He took a drink of his chovas, enjoying the warmth amid his troubled thoughts. He didn't see any alternative to accepting the Lords' reality, like it or not. And he didn't particularly like it. Gods who took an active part in mundane affairs introduced an uncertainty factor that he found unsettling at best. "Why haven't they helped you win the war, though?" he asked.

Daria smiled sadly. Apparently Language hadn't been the only thing the Lords taught him; he was reading her expression easily. "Who can say what motivates a god?

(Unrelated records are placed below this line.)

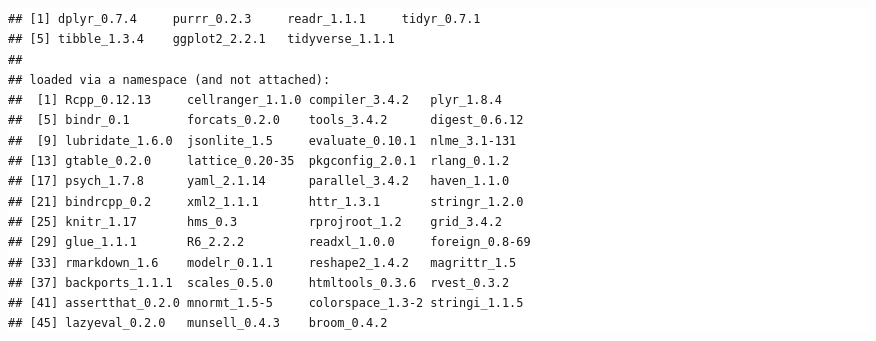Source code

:     ## [1] dplyr_0.7.4     purrr_0.2.3     readr_1.1.1     tidyr_0.7.1    
    ## [5] tibble_1.3.4    ggplot2_2.2.1   tidyverse_1.1.1
    ## 
    ## loaded via a namespace (and not attached):
    ##  [1] Rcpp_0.12.13     cellranger_1.1.0 compiler_3.4.2   plyr_1.8.4      
    ##  [5] bindr_0.1        forcats_0.2.0    tools_3.4.2      digest_0.6.12   
    ##  [9] lubridate_1.6.0  jsonlite_1.5     evaluate_0.10.1  nlme_3.1-131    
    ## [13] gtable_0.2.0     lattice_0.20-35  pkgconfig_2.0.1  rlang_0.1.2     
    ## [17] psych_1.7.8      yaml_2.1.14      parallel_3.4.2   haven_1.1.0     
    ## [21] bindrcpp_0.2     xml2_1.1.1       httr_1.3.1       stringr_1.2.0   
    ## [25] knitr_1.17       hms_0.3          rprojroot_1.2    grid_3.4.2      
    ## [29] glue_1.1.1       R6_2.2.2         readxl_1.0.0     foreign_0.8-69  
    ## [33] rmarkdown_1.6    modelr_0.1.1     reshape2_1.4.2   magrittr_1.5    
    ## [37] backports_1.1.1  scales_0.5.0     htmltools_0.3.6  rvest_0.3.2     
    ## [41] assertthat_0.2.0 mnormt_1.5-5     colorspace_1.3-2 stringi_1.1.5   
    ## [45] lazyeval_0.2.0   munsell_0.4.3    broom_0.4.2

We can only hope that their intervention now, through you, will save some of us."

"Yeah." Tarlac sipped again at his chovas. "Look, will you explain something for me?"

"If I can. What is it?"

"What in—" Tarlac hesitated, modified what he was going to say. "What does a Ranger taking the Ordeal have to do with ending the war?"

Daria was silent for a moment, then she smiled again, easily, at the Ranger's almost aggrieved tone. "Ruhar, you must have noticed that all officers and high-status males are n'Cor'naya. There is a reason for that; we have so many that there must be a way to select the most capable, courageous, and honorable. The Ordeal has done that for many millennia, though it changed when Lord Sepol was called to the Circle.

"If the war is to be ended with honor, it must be done by someone who has high status on both sides. As a Ranger, you already have that in the Empire; once you pass the Ordeal, you will also be able to negotiate a peace agreement as a Cor'naya."

Tarlac frowned. "Any agreement that will work can't involve you … surrendering"—he had to use the English word—"since that's something you can't do. With the way your people fight, and with us winning as decisively as we are, that is not going to be easy. Will the Lords help me there?"

"I cannot tell you," Daria said, frowning in her turn, perhaps at the unfamiliar word. "They have remained unresponsive; I can only pray that they will. But you must not count on it, for they give no more help than they consider essential. If they think there is any possibility you can do it without them, success or failure is up to you. We must learn, they say, by our mistakes."

"It wasn't your mistake that started this war," Tarlac said. "It was the Empire's, but you're the ones paying for it." He had a sudden thought, frowned again. "Fleet-Captain Arjen said the Supreme and First Speaker invited me here. That 'invitation' really came from the Lords, didn't it?"